* **Document segment**:
──────────────────────────────
# Bought a K-Line 21



## CDNJ (Jun 20, 2015)

Finally bought myself a 21 K-line have a few 18...My first 21
Perfect for my excursion train.


----------



## gunrunnerjohn (Nov 10, 2010)

Nice cars, you need expansive curves to run them and have them look right.


----------



## cchancey (Aug 27, 2015)

Beautiful passenger car. I wish I could find that whole set. I truly miss K-Line. They produced the best passenger cars and at a reasonable price too.


----------



## Guest (Oct 14, 2015)

You have now crossed into a dangerous territory. The old commercial about potato chips and you just can't have one applies here. 

K-Line was so far ahead of it's time with it's passenger cars line. That is why they sell so well on the secondary market today. The Congressional is a beautiful set.

You have excellent taste.


----------



## CDNJ (Jun 20, 2015)

Grj- Thanks

Cchancey-I agree K-line is a very nice product

PTC- I saw you posting all the K-line passenger sets. Couldn't let you have all the fun
I do now love the K-Line passenger cars.


----------



## EHRMC2016 (Mar 18, 2016)

now that's nice....


----------



## VegasN (Mar 14, 2016)

Beautiful


----------
──────────────────────────────
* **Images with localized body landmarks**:
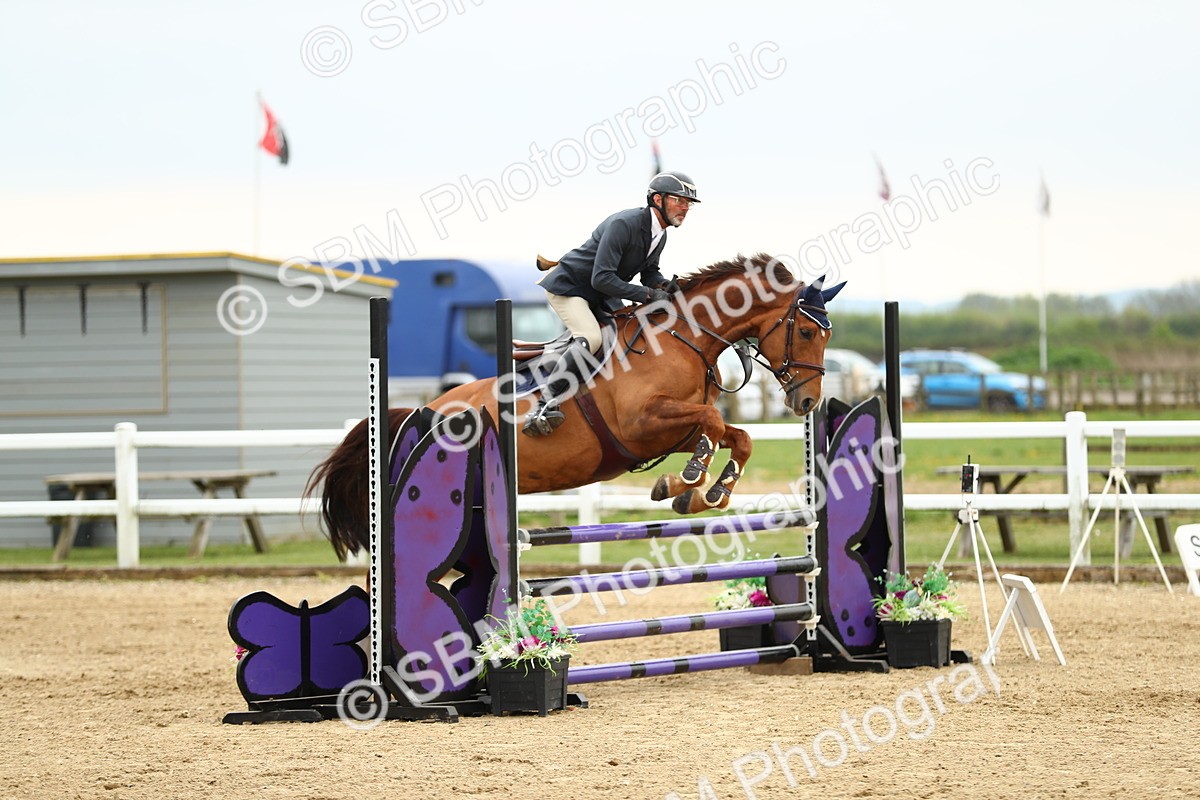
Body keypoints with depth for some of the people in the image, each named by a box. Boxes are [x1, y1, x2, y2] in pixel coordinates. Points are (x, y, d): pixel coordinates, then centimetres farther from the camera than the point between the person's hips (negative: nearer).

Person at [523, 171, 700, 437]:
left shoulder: (660, 236, 2)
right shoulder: (624, 224, -28)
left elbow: (649, 273, 17)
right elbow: (602, 278, -32)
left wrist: (662, 285, -7)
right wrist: (648, 294, -32)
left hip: (601, 299, 10)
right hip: (568, 287, -10)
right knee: (590, 338, -30)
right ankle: (545, 406, -33)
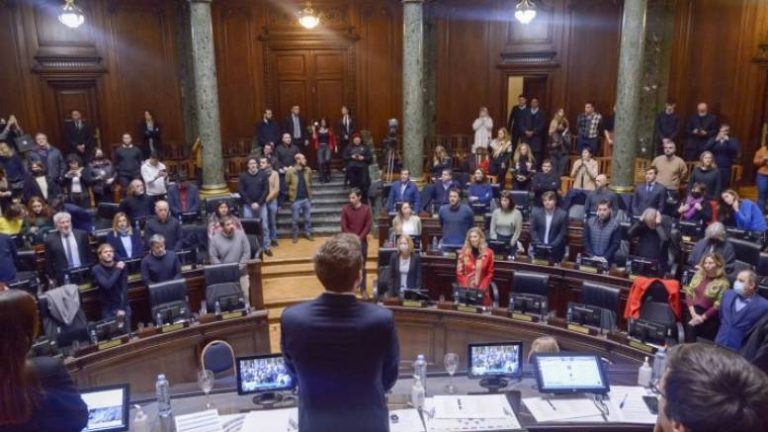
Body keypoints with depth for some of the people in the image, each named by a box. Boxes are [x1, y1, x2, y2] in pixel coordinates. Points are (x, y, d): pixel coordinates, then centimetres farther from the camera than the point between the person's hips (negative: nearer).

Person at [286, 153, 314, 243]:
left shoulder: (308, 170, 1)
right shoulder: (290, 171, -12)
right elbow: (287, 183, -4)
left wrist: (310, 194, 10)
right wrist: (291, 193, -1)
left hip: (306, 198, 4)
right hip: (295, 199, -4)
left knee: (308, 218, 11)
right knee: (295, 219, 6)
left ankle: (308, 234, 25)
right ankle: (295, 236, 19)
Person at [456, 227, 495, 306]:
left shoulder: (488, 252, -1)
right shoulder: (463, 252, 2)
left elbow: (490, 273, 2)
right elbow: (459, 272, 4)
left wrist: (482, 287, -8)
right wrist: (464, 287, -7)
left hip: (482, 290, 0)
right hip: (466, 289, 1)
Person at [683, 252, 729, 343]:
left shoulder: (723, 283, -4)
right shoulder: (698, 275, 10)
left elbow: (717, 306, -8)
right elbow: (689, 293, 5)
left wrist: (702, 317, -13)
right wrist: (693, 313, -6)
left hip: (708, 315, -3)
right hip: (693, 310, 3)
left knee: (692, 327, -19)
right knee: (690, 327, -17)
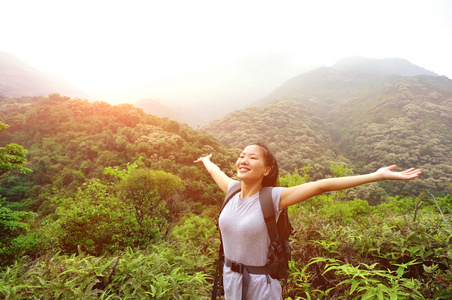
──────────────────────────────
* **Assigned task 1**:
Answer these questions from the K-Line thread, one per line:
(a) What does CDNJ say the new car is perfect for?
(b) According to gunrunnerjohn, what is needed to run these cars and have them look right?
(c) Which set does the Guest call beautiful?
* **Assigned task 2**: Return the passage of the K-Line thread word for word, starting with "Finally bought myself" and going on through "them look right.".
The records have no connection to the K-Line thread.

* **Written response 1**:
(a) An excursion train.
(b) Expansive curves.
(c) The Congressional.

* **Written response 2**:
Finally bought myself a 21 K-line have a few 18...My first 21
Perfect for my excursion train.


----------



## gunrunnerjohn (Nov 10, 2010)

Nice cars, you need expansive curves to run them and have them look right.